Les lancements de voitures 100% électriques se multiplient et leur part de marché a fortement augmenté, même si elle cale un peu, autour de 13%, depuis la fin de l'année 2023. Les constructeurs sont déjà tenus de faire baisser les émissions de leurs véhicules, sous peine de lourdes amendes.
Pourtant un délai supplémentaire serait le bienvenu, a indiqué en février le président du lobby bruxellois des constructeurs, l'ACEA, et patron de Renault, Luca de Meo. "J'espère que l'interdiction s'appliquera un peu plus tard, parce que je pense que nous ne serons pas capable de la faire sans endommager toute l'industrie et toute la chaîne de valeur de l'automobile européenne", avait-il déclaré à l'AFP.
Chez le N°2 européen, Stellantis, on garde "les yeux bien ouverts sur le résultat des élections américaines et européennes", a souligné son directeur général Carlos Tavares fin janvier, ébauchant deux scénarios. Il envisage une "accélération des voitures électriques" si les "progressistes dogmatiques"
gagnent, ou un "ralentissement des voitures électriques" si les "populistes" gagnent, a-t-il expliqué.
Selon Diane Strauss, le succès de l'interdiction en 2035 dépend de plusieurs facteurs comme le déploiement du réseau de bornes électrique ou la réduction du prix des voitures, par exemple via un "leasing européen".
"Un Parlement très opposé à l'électromobilité pourrait ralentir la mise en oeuvre de tous les facteurs nécessaires à la réussite de ce projet", souligne-t-elle, en réduisant les subventions par exemple.
Une "clause de revoyure" est déjà prévue en 2026, pour faire un premier bilan de l'électrification.

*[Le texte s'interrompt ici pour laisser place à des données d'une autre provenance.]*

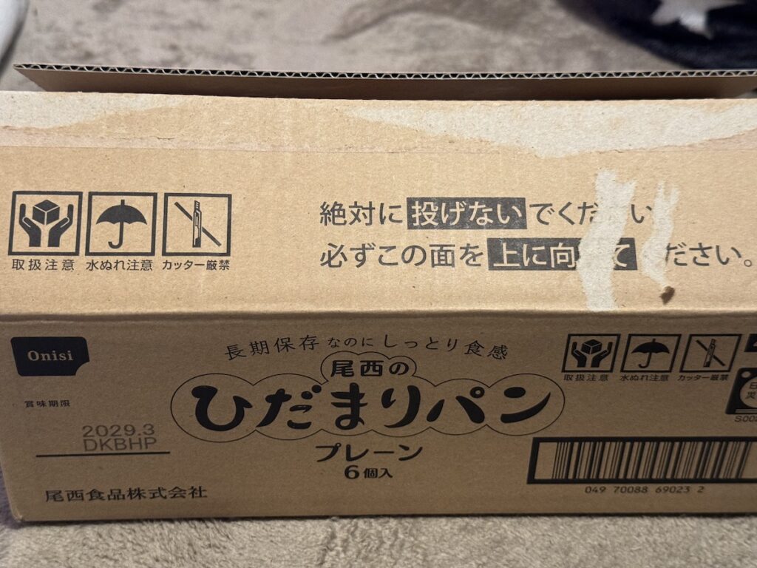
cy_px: 284
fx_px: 1050
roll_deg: -0.2
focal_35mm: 48
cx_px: 378
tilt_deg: -34.8
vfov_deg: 30.3
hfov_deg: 39.7
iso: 400
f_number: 1.78
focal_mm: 6.86
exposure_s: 1/33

Elle n'implique pas de nouveau vote sur 2035. Mais elle pourrait constater un retard, et renforcer ceux qui réclament des aménagements tel que l'autorisation des carburants synthétiques, comme le ministre allemand des Transports, le libéral Volker Wissing.
Ces carburants synthétiques, encore très énergivores et coûteux, devraient être d'abord réservés à l'aviation, mais des constructeurs comme Porsche, Stellantis ou Renault les explorent aussi pour les voitures.